* [Task details] Complete, exact copies of all entries are needed.

* [Information]
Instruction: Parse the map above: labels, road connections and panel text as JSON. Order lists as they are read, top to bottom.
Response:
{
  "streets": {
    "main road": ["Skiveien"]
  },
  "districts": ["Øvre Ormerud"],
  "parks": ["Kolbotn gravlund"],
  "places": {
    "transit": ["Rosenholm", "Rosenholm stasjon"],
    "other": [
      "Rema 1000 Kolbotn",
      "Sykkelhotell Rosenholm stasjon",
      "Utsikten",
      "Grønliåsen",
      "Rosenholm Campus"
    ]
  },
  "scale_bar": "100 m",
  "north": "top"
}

* [Written answer]
Instruction: Parse the map above: labels, road connections and panel text as JSON. Order lists as they are read, top to bottom.
Response:
{
  "streets": {
    "main road": ["Skiveien"]
  },
  "districts": ["Øvre Ormerud"],
  "parks": ["Kolbotn gravlund"],
  "places": {
    "transit": ["Rosenholm", "Rosenholm stasjon"],
    "other": [
      "Rema 1000 Kolbotn",
      "Sykkelhotell Rosenholm stasjon",
      "Utsikten",
      "Grønliåsen",
      "Rosenholm Campus"
    ]
  },
  "scale_bar": "100 m",
  "north": "top"
}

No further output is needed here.